I thought I should weigh in on the latest education controversy before too much more time went by. I’ve been reading material from the DOE web site where the goals first appeared – and the written explanations that popped up once the outcries began. This took quite a lot of time which is why this blog is late. Educators are nothing if not wordy, and only doctors and lawyers can come close to beating them at jargon. I’m not done yet, but here’s what we know so far. As part of their latest 6-year plan, ending in 2018, the E’s came up with the following goals for Reading and Math: http://www.fldoe.org/board/meetings/2012_10_09/strategicv3.pdf
· 90% of Asian-American students reading at or above grade level
· 88% of White students reading at or above grade level
· 82% of American Indian students reading at or above grade level
· 81% of Hispanic students reading at or above grade level
· 74% of Black/African-American students reading at or above grade level
- 86% of White students at grade level in Math
- 81% of American Indian students at grade level in Math
- 80% of Hispanic students at grade level in Math
- 74% of Black/African American students at grade level in Math
Naturally, the public responded with dismay. This is outright bigotry much more blatantly displayed than usual. And, as usual, the Educators have responded with explanations that sound well-reasoned and logical. It’s just being realistic, they say, to factor in where everyone’s starting points are in determining goals that are attainable. They insist that since minority children begin so far behind, these goals reflect a very aggressive effort. 69% of White students currently score at grade level which would only have to improve by 19 percentage points, while only 38% of Black students currently score at grade level and would have to improve by 36 percentage points. Plus, these are just the interim goals; 100% of everyone will be reaching grade level in everything by 2022. Really – they have charts! And anyway, they’re just doing what it takes to get the grant money from the Fed’s (and now we finally approach the crux of the matter). There’s this “Federal Flexibility Waiver” with “Annual Measurable Objectives”. This is all just the beginning of an honest and forthright discussion of what is possible. Really!

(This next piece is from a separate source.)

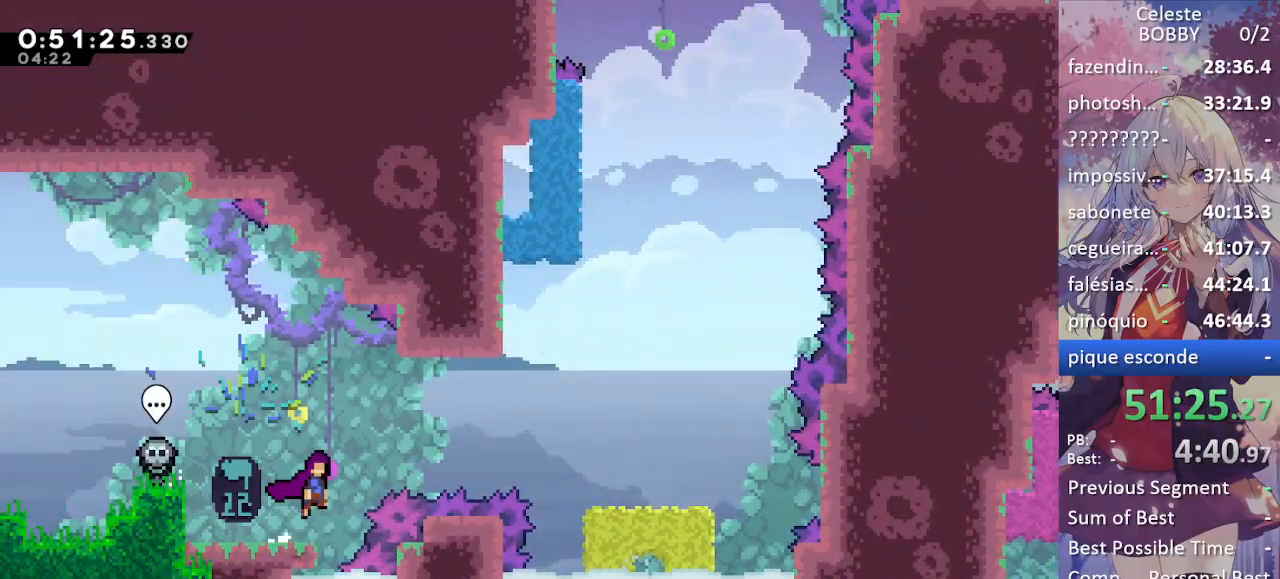
{"keys": ["dash", "grab", "right"], "events": [[234, "dash", "down"], [284, "jump", "up"]]}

Except there is no mention of the fact that minorities are so far behind because of the system’s own policies, teaching methods, and curricula for many generations now. There is no acknowledging that this same spiel is used every time there is yet more “school improvement” coming down the pike. There is the admitting that since 2001, the White/Black gap has closed a mere 5%, but there is no mention that the improvement plans of that time were heralded with just as much fanfare – and just as many optimistic charts.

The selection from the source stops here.